> **Instructions to follow**: In the records that follow, show each line where the word "Transfer" is present.

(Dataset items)
+-------+

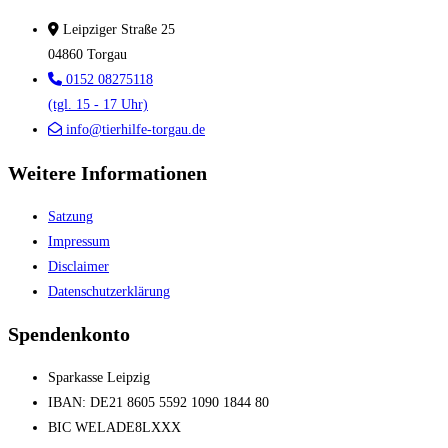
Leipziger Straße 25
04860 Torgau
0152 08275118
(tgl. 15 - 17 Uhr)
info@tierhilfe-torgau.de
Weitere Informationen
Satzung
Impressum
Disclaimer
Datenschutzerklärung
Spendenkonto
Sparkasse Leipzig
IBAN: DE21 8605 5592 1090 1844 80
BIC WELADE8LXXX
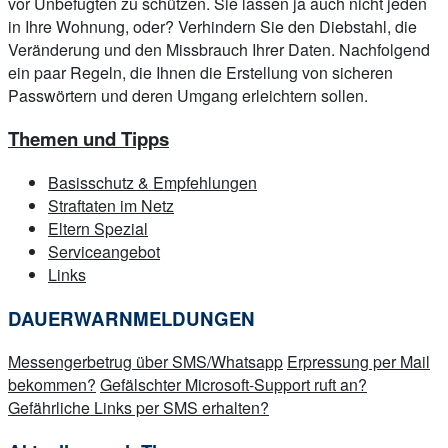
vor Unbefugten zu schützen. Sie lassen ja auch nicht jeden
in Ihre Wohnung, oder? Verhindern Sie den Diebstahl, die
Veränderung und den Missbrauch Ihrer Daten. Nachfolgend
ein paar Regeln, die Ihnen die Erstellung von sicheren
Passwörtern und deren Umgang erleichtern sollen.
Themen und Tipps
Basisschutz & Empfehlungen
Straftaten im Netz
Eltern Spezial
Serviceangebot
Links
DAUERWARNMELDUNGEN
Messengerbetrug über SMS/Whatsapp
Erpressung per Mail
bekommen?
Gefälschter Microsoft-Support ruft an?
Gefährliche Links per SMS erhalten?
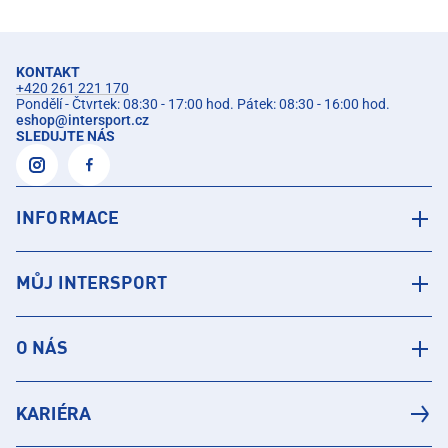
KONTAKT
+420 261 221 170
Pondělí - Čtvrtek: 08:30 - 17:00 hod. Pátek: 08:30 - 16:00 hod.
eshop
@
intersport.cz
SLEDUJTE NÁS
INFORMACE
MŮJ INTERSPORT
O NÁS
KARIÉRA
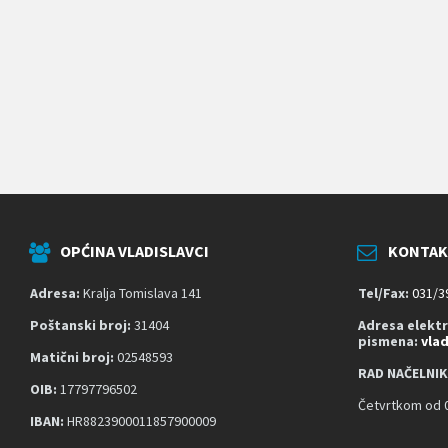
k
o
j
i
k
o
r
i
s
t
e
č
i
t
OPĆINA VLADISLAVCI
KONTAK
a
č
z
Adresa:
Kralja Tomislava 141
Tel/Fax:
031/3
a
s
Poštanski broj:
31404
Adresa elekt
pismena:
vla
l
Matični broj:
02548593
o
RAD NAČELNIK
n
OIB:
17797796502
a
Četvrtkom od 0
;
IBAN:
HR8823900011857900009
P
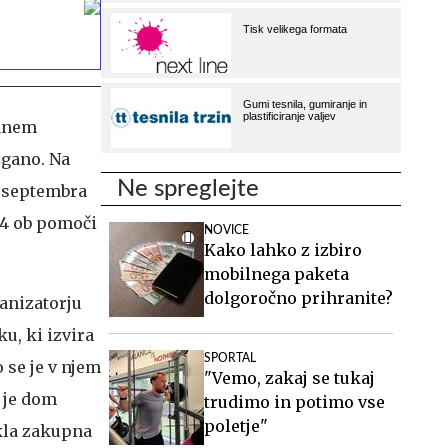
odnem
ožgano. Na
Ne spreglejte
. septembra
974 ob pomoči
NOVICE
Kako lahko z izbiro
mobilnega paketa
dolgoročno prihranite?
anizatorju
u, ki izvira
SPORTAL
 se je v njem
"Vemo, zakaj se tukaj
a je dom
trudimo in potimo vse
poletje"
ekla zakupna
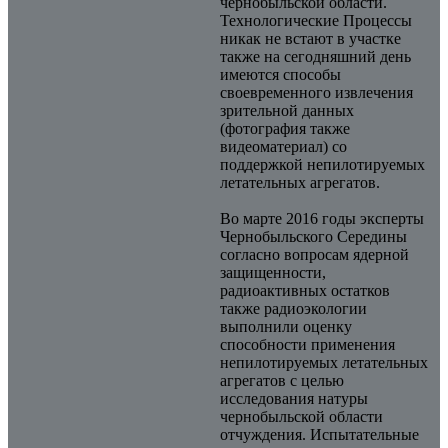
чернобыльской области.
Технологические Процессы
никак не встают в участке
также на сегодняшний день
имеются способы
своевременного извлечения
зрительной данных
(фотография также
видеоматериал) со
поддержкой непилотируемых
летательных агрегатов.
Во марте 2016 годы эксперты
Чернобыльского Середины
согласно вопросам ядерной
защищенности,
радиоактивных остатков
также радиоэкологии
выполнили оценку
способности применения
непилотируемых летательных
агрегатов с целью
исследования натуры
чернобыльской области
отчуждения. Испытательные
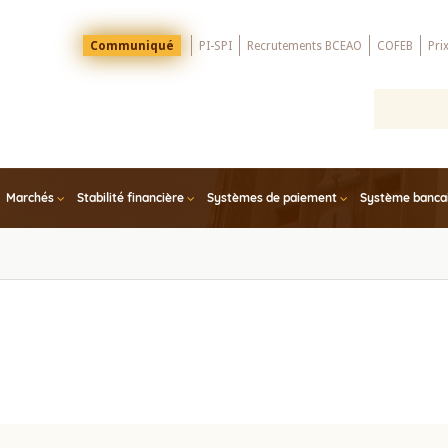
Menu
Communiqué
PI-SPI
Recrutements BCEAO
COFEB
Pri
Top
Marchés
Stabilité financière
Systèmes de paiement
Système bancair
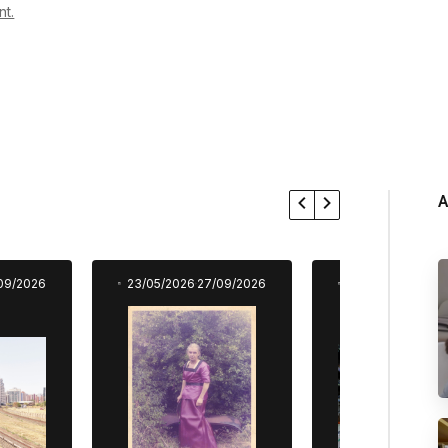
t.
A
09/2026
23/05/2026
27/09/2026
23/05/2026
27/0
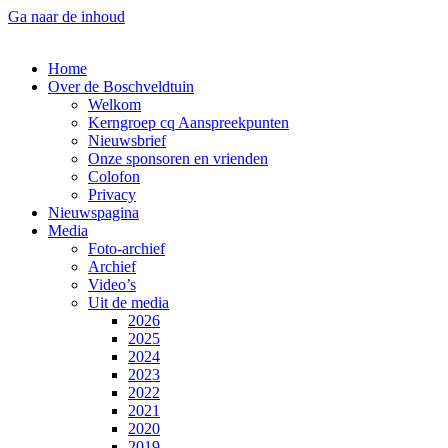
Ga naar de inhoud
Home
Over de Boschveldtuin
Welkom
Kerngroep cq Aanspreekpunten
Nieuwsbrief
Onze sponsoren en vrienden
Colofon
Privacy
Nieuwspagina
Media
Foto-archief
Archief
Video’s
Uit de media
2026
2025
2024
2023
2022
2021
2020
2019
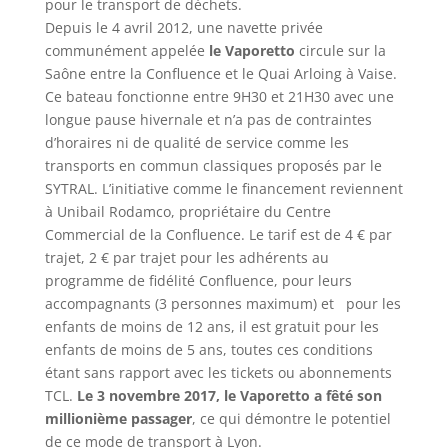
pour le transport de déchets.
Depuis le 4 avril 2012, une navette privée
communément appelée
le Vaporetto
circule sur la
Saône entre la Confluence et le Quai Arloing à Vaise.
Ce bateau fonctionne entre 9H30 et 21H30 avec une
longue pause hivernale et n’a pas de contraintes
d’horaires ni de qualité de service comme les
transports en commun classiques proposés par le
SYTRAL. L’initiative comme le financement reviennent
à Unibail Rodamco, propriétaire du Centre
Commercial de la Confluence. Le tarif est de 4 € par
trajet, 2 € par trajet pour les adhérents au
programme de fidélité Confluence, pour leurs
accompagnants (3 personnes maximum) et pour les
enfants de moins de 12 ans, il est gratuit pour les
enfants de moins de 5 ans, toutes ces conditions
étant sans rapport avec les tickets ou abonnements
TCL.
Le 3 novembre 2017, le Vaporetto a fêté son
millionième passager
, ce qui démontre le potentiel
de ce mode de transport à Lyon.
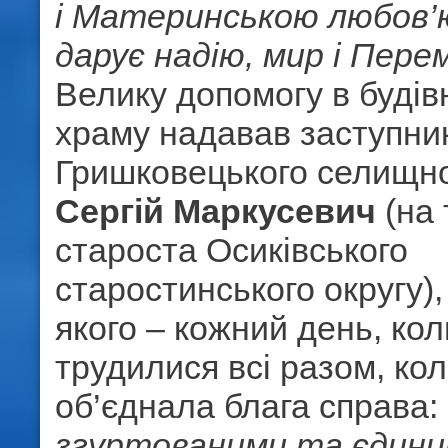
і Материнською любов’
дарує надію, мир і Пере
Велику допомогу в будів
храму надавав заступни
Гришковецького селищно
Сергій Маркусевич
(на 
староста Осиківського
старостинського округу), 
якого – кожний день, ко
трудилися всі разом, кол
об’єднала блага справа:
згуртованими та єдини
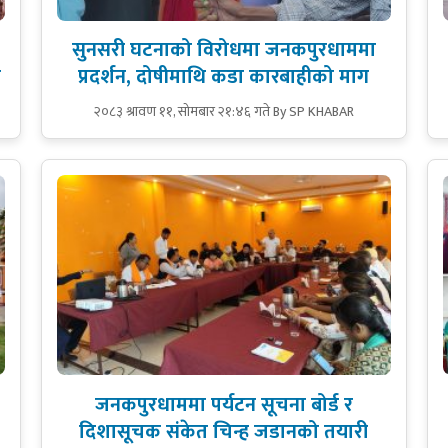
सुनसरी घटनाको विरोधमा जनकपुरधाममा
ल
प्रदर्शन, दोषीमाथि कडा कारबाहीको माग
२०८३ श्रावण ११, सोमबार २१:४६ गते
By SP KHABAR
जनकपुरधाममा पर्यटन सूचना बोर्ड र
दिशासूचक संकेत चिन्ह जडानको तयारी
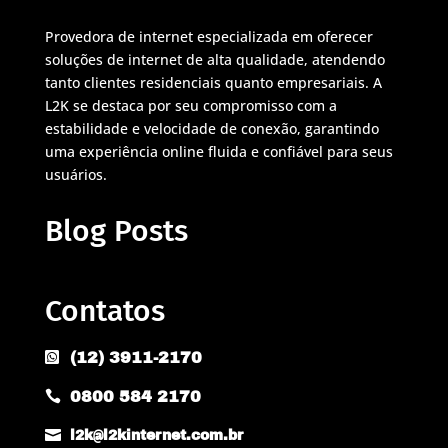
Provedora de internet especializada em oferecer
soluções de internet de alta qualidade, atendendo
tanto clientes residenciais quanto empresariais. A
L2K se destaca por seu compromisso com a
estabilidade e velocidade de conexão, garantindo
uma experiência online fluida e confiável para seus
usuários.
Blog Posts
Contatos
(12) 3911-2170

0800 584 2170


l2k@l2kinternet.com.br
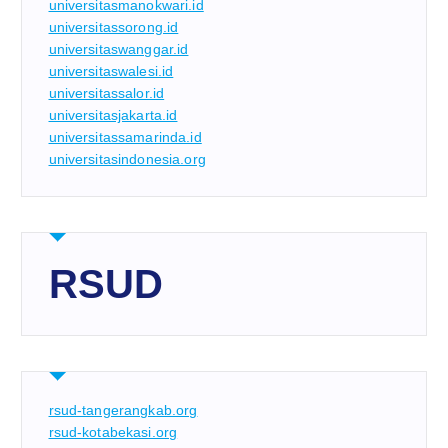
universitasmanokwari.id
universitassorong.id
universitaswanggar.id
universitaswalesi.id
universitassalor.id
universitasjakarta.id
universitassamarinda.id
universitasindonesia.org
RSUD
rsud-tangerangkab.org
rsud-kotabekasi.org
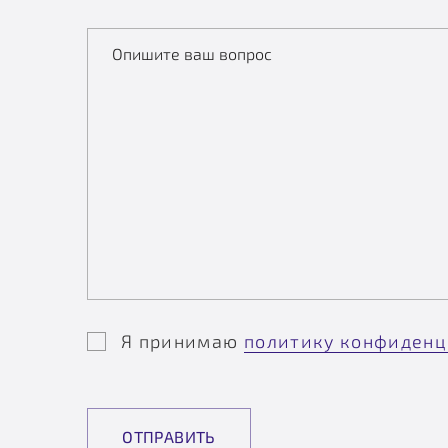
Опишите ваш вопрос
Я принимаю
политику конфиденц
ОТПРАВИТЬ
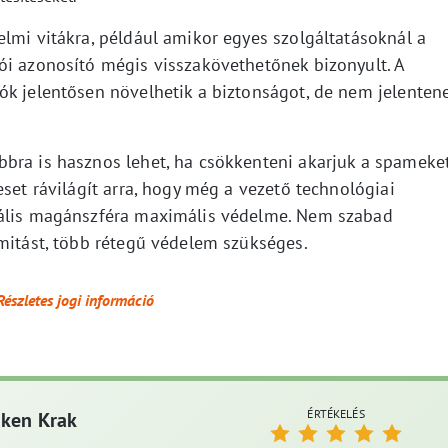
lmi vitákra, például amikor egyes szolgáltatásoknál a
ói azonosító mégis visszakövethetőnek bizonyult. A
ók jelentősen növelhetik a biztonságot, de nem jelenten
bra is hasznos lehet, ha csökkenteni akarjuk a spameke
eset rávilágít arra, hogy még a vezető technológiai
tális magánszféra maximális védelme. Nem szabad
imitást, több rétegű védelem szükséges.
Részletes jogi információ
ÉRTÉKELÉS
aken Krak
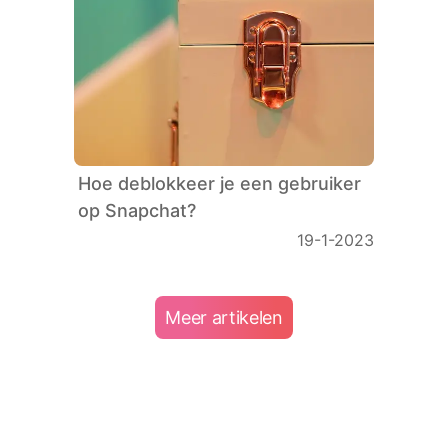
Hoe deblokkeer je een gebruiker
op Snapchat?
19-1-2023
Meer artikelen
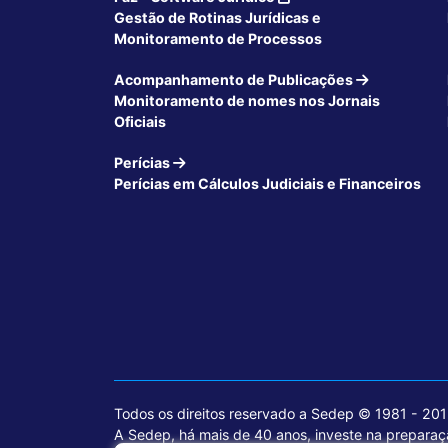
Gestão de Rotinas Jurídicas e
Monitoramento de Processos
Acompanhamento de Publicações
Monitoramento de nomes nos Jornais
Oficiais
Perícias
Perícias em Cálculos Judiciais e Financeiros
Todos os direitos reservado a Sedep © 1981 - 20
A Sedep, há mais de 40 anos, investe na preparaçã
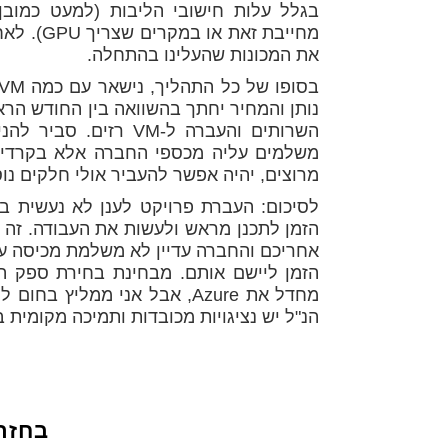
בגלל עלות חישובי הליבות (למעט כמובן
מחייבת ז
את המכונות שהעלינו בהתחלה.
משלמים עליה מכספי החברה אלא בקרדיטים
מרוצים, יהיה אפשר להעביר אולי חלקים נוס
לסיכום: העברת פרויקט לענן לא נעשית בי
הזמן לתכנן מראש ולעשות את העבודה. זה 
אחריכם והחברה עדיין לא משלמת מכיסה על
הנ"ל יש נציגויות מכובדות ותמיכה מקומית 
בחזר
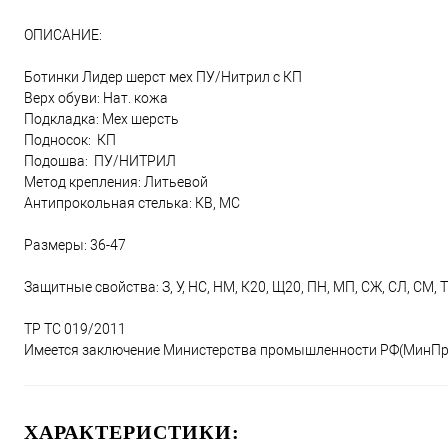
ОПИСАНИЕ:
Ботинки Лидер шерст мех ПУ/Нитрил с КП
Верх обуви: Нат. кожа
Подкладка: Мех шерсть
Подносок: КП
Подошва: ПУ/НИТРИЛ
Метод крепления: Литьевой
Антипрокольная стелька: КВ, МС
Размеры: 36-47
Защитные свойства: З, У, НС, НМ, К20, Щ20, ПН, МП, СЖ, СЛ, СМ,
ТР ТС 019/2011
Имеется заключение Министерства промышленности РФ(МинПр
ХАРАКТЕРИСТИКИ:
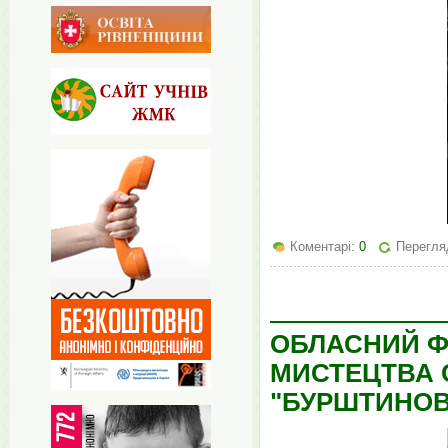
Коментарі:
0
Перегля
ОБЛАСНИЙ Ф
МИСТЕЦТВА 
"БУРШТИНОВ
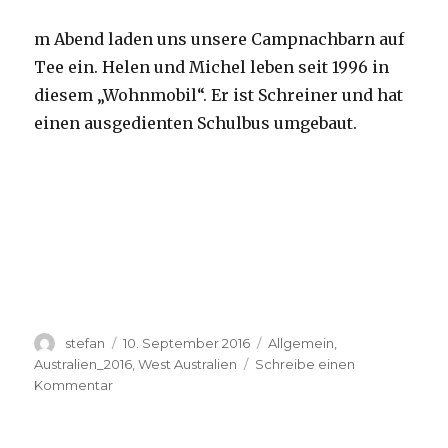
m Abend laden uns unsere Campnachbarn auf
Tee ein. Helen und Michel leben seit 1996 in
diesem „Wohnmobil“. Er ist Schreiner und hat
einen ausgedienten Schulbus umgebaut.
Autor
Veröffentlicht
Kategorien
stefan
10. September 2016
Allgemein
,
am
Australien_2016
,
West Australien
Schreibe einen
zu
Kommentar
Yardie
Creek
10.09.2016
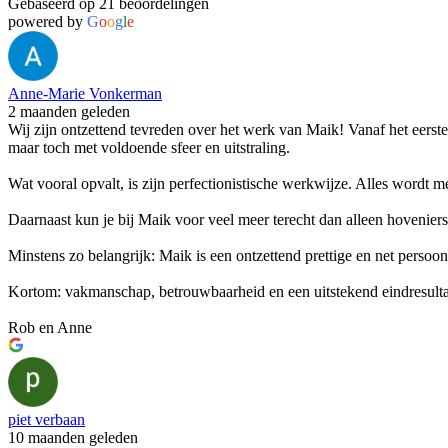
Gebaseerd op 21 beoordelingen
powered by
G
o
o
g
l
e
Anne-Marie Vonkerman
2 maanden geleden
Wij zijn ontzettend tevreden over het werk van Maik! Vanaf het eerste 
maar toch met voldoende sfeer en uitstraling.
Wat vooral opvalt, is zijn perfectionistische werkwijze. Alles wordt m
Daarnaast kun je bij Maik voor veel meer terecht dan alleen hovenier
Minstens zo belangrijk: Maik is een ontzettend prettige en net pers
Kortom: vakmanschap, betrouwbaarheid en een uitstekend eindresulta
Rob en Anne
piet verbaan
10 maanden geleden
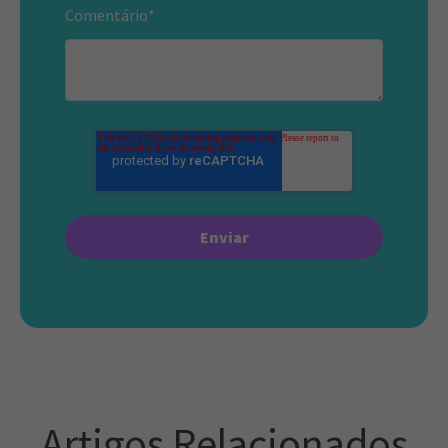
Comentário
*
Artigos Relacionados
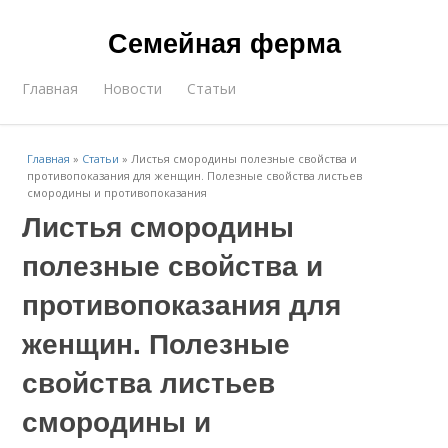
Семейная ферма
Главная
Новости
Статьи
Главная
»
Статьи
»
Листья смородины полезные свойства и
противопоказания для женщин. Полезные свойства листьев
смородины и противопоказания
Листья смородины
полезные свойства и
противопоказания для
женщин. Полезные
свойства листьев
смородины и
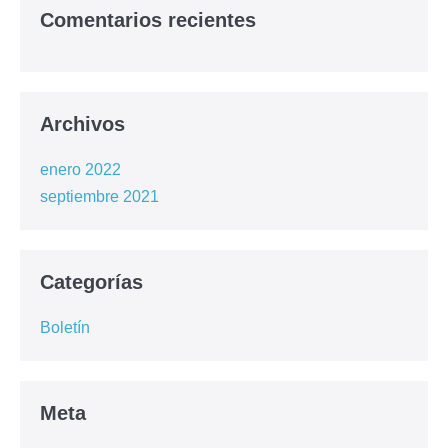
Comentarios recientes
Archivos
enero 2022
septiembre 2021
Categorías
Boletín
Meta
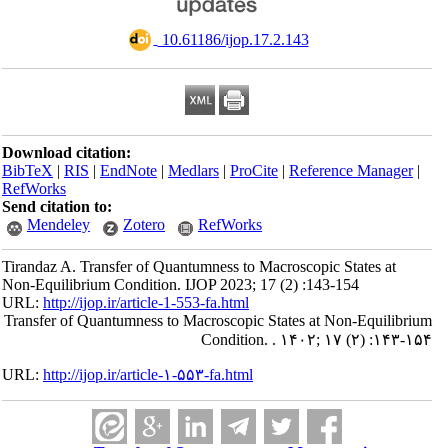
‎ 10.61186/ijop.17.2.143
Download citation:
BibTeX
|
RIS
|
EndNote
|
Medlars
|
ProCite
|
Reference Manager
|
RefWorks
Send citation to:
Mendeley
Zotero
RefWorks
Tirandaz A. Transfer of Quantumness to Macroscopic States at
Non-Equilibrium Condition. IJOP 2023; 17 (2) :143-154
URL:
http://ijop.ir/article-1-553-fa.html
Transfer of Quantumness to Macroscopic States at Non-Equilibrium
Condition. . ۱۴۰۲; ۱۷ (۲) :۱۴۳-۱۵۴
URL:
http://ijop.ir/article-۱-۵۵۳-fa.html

+-------+

> **Exercise output**:
Tirandaz A. Transfer of Quantumness to Macroscopic States at
Transfer of Quantumness to Macroscopic States at Non-Equilibrium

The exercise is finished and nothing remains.